Ich bin überzeugt davon, dass es für alle mir heute gestellten Fragen keine wirklich guten Daten gibt, die man für die Beantwortung heranziehen kann. Also ist das Folgende ausdrücklich meine persönliche Meinung. Da die Bundesregierung eigentlich nur „wenig lockern“kann, halte ich es für logisch und einen Ausdruck politischer Intelligenz, dass die Verantwortung stärker in die Länder verlagert wird. Denn erstens sind viele Maßnahmen Ländersache, und der Bund ist gesetzlich nicht entscheidungsbefugt, und zweitens sind etwas an lokale Gegebenheiten angepasste Maßnahmen durchaus denkbar. Die geplante „Notbremse“halte ich für ganz entscheidend wichtig. Die Angabe einer vertretbaren Obergrenze, die ja aus drei Komponenten besteht, nämlich, zum Beispiel 50 Neuinfektionen pro 100 000 Einwohner pro Woche, halte ich für sinnvoll. Dann muss aber auch tatsächlich sofort wieder mit infektionsvermeidenden Maßnahmen gegengesteuert werden. Für die zu treffenden Maßnahmen muss man zwischen lokal begrenzten Ausbrüchen, zum Beispiel in einem Altersheim, und einer diffusen Zunahme unterscheiden.
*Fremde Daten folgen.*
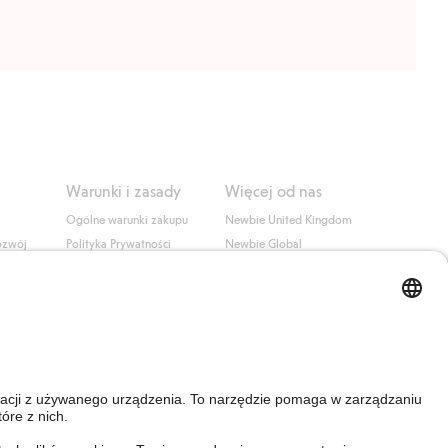
Warunki i zasady
Więcej od nas
Ogólne warunki zakupu
Newbie United Kingdom
ozwój
Polityka Prywatności
Newbie Global
Polityka plików cookie
Affiliate
i
Warunki #YesKappahl
#YesNewbie
wa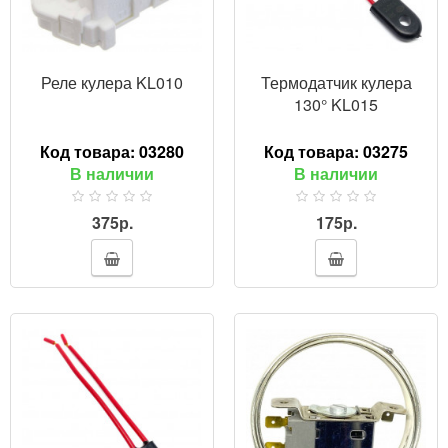
Реле кулера KL010
Термодатчик кулера
130° KL015
Код товара:
03280
Код товара:
03275
В наличии
В наличии
375р.
175р.
ПРОСМОТР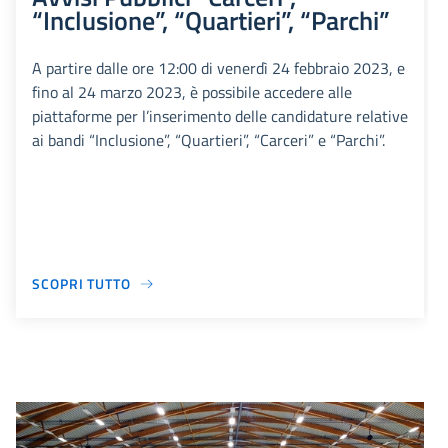
“Inclusione”, “Quartieri”, “Parchi”
A partire dalle ore 12:00 di venerdì 24 febbraio 2023, e
fino al 24 marzo 2023, è possibile accedere alle
piattaforme per l’inserimento delle candidature relative
ai bandi “Inclusione”, “Quartieri”, “Carceri” e “Parchi”.
SCOPRI TUTTO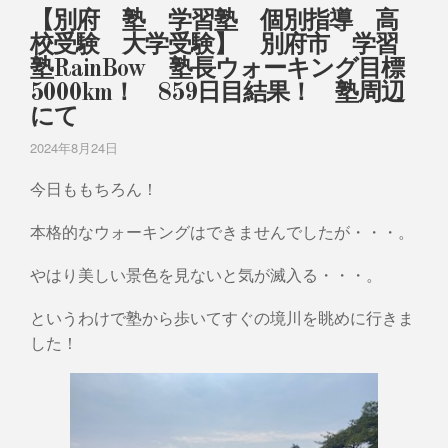
【別府 塾 学習塾 個別指導 高
校受験 大学受験】 別府市 学習
塾RainBow 塾長ウォーキング目標
5000km！ 859日目結果！ 塾周辺
にて
2024年8月24日
今日ももちろん！
本格的なウォーキングはできませんでしたが・・・。
やはり美しい景色を見ないと気が滅入る・・・。
というわけで塾から歩いてすぐの境川を眺めに行きま
した！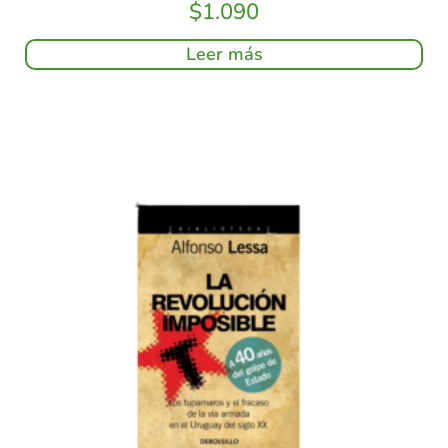
$
1.090
Leer más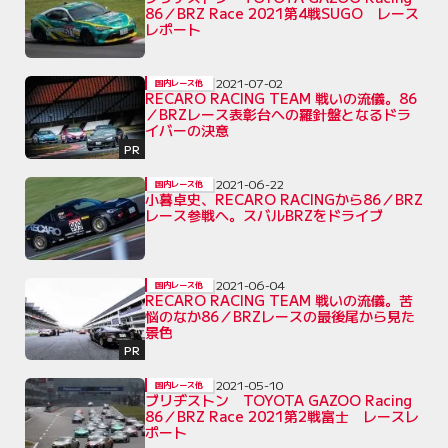
86／BRZ Race 2021第4戦SUGO レース
レポート
2021-07-02
国内レース他
RECARO RACING TEAM 戦いの流儀。86
／BRZレース表彰台への羅針盤となるドラ
イバーの決意
PR
2021-06-22
国内レース他
小暮卓史、RECARO RACINGから86／BRZ
レース参戦へ。スバルBRZをドライブ
2021-06-04
国内レース他
RECARO RACING TEAM 戦いの流儀。苦
悩のなか86／BRZレースの最後尾から見た
景色
PR
2021-05-10
国内レース他
ブリヂストン TOYOTA GAZOO Racing
86／BRZ Race 2021第2戦富士 レースレ
ポート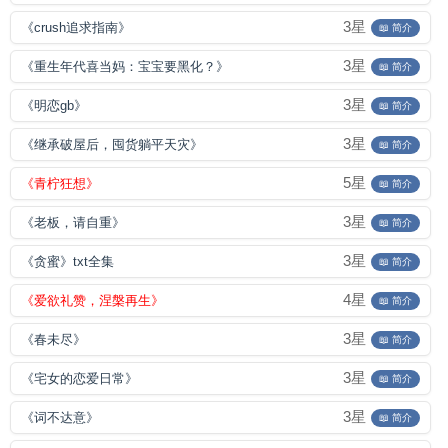
3星
《crush追求指南》
📖 简介
3星
《重生年代喜当妈：宝宝要黑化？》
📖 简介
3星
《明恋gb》
📖 简介
3星
《继承破屋后，囤货躺平天灾》
📖 简介
5星
《青柠狂想》
📖 简介
3星
《老板，请自重》
📖 简介
3星
《贪蜜》txt全集
📖 简介
4星
《爱欲礼赞，涅槃再生》
📖 简介
3星
《春未尽》
📖 简介
3星
《宅女的恋爱日常》
📖 简介
3星
《词不达意》
📖 简介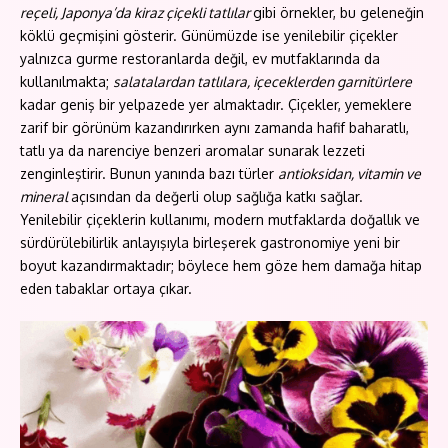
reçeli, Japonya’da kiraz çiçekli tatlılar
gibi örnekler, bu geleneğin
köklü geçmişini gösterir. Günümüzde ise yenilebilir çiçekler
yalnızca gurme restoranlarda değil, ev mutfaklarında da
kullanılmakta;
salatalardan tatlılara, içeceklerden garnitürlere
kadar geniş bir yelpazede yer almaktadır. Çiçekler, yemeklere
zarif bir görünüm kazandırırken aynı zamanda hafif baharatlı,
tatlı ya da narenciye benzeri aromalar sunarak lezzeti
zenginleştirir. Bunun yanında bazı türler
antioksidan, vitamin ve
mineral
açısından da değerli olup sağlığa katkı sağlar.
Yenilebilir çiçeklerin kullanımı, modern mutfaklarda doğallık ve
sürdürülebilirlik anlayışıyla birleşerek gastronomiye yeni bir
boyut kazandırmaktadır; böylece hem göze hem damağa hitap
eden tabaklar ortaya çıkar.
Einige Ihrer Kollegen halten die Lockerungen für hochriskant. An welcher Stelle halten Sie die Lockerung für zu leichtsinnig?
Solange sich Jugendliche und Erwachsene vernünftig verhalten und die unbedingt weiter geltenden Regeln gut einhalten, was ich sehr hoffe, zum Beispiel Abstandsregel, Anzahl der Kontakte, Maskenpflicht, Schutz der Risikogruppen, bleibt das Risiko zumindest kalkulierbar. Am schwersten scheinen mir Kitas, Kindergärten, Schulen, eine generelle Öffnung von Gaststätten und volle Urlaubsorte in ihren epidemiologischen Auswirkungen einschätzbar. Bei kleinen Kindern in Kindergärten und Schulen halte ich es für verständlicherweise schwierig, Maßnahmen einzuführen und durchzusetzen. Wenn man Lockerungen durch die Brille epidemiologischer Vorsicht betrachtet, wird man eher zurückhaltend sein, aber dass es großen und berechtigten Bedarf an Kinderbetreuung gibt, ist mir klar. Von leichtsinnig würde ich persönlich jetzt nicht reden, sondern von der Notwendigkeit, weiter sehr aufmerksam und vorbereitet zu sein.
Werden Sie als Virologe wieder ins Restaurant gehen, sobald dies erlaubt ist?
Ja, am liebsten am Mittelmeer, aber auch sonst in ein gutes Restaurant, im Freien, allein mit meiner Frau an einem Tisch mit genügend räumlichem Abstand zum nächsten Tisch.